Adrian Culley, Senior Sales Engineer at SafeBreach, adds some observations about the expected actions of the attackers: “While one of their objectives is stealing intelligence for geopolitical and economic advantage, the second, more dangerous goal is to actively steal proprietary source code and internal vulnerability information from compromised technology and SaaS vendors. They steal the blueprints to widely used software, take it back to their labs and reverse engineer it to find new, undiscovered zero-day vulnerabilities. It’s a “steal today, weaponize tomorrow” model that creates a terrifying feedback loop. And, by hitting a SaaS vendor, they gain a potential pivot point into the networks of every single one of that provider’s downstream customers. The security of thousands of organizations is suddenly dependent on the security of their single most vulnerable vendor. Against an adversary using zero-days, living in your blind spots, and moving with stolen credentials, the old model of waiting for a security alert is fundamentally broken. In this new reality, the alert may never come. The only way to defend against a silent, patient attacker is to shift from a reactive to a proactive security posture—organizations have to assume they have already been compromised and continuously hunt for these behaviors.”
Jon Baker, VP of Threat-Informed Defense at AttackIQ, adds: “Brickstorm excels at remaining undetected within networks, and provides capabilities for persistence, lateral movement, and secure command and control. The malware runs continuous health checks on itself, allowing it to reinstall and restart if tampered with, ensuring its continued operation. All of this comes together to create a stealthy and resilient malware that can spread across networks and remotely take over entire systems. Brickstorm largely targets organizations that provide government or IT services, opening the door to large-scale espionage or data theft campaigns, as well as the compromise of critical operations and infrastructure. At-risk organizations should implement VMware’s hardening guidance, monitor for suspicious outbound connectivity from edge devices, and increase surveillance on service accounts while restricting service account privileges.”
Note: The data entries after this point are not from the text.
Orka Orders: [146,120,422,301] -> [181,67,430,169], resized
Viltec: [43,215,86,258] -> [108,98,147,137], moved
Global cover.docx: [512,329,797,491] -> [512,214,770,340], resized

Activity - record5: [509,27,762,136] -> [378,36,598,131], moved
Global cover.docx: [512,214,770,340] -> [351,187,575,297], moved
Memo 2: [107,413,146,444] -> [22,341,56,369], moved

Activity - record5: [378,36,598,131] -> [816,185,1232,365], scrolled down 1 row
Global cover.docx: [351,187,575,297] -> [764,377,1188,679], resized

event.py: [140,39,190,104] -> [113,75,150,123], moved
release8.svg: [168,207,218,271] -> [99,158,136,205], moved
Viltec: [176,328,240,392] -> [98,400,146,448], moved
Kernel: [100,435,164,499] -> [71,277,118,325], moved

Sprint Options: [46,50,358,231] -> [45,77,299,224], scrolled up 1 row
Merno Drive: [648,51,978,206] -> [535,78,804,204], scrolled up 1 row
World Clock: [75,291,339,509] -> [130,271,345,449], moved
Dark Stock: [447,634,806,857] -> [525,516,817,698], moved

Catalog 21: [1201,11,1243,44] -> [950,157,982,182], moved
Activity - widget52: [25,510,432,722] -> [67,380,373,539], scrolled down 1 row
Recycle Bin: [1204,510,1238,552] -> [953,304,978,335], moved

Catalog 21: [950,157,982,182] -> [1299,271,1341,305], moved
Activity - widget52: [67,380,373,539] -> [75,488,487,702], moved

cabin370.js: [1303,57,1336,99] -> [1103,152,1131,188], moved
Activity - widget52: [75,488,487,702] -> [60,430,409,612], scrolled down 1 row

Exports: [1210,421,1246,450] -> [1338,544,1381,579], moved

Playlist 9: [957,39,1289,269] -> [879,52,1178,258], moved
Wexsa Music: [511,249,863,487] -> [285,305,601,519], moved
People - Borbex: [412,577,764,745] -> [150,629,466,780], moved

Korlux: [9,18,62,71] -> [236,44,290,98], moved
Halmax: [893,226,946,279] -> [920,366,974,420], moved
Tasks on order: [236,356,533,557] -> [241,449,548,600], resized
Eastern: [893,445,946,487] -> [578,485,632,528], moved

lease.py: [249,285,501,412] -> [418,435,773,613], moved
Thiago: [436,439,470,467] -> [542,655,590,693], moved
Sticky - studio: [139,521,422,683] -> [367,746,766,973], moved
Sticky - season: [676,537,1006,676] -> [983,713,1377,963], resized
Gabrielle Hempel, Security Operations Strategist at Exabeam, notes that this is yet another prompt to consider security upgrades: “More low-and-slow attacks to round out the year, as predicted. The interesting thing about BRICKSTORM is that it’s really targeting control planes and not just endpoints. You’re seeing vSphere, vCenter, and authentication infrastructure being targeted, and this is strategic: once an adversary owns your hypervisor layer, your traditional EDR, NDR, and many SIEM tools become blind to this because the attacker is no longer living in normal host or network telemetry. Once an attacker can spin up infrastructure in your virtualization layer, they gain credential harvesting at scale, resilient persistence and stealth, and the ability to stage second-order attacks against downstream customers or partners. This should be changing how boards and CISOs think about the “blast radius” and systemic risk and not just individual system compromise. These types of attacks are a perfect example of why signature-only detection is becoming obsolete against nation-state tradecraft. This is the same quiet operational pattern we’ve seen across multiple PRC campaigns targeting utilities, telecom, defense contractors, etc. Behavioral and contextual analytics are no longer “nice to have”, they are the only way to detect activity that is intentionally designed to look normal at the surface level.”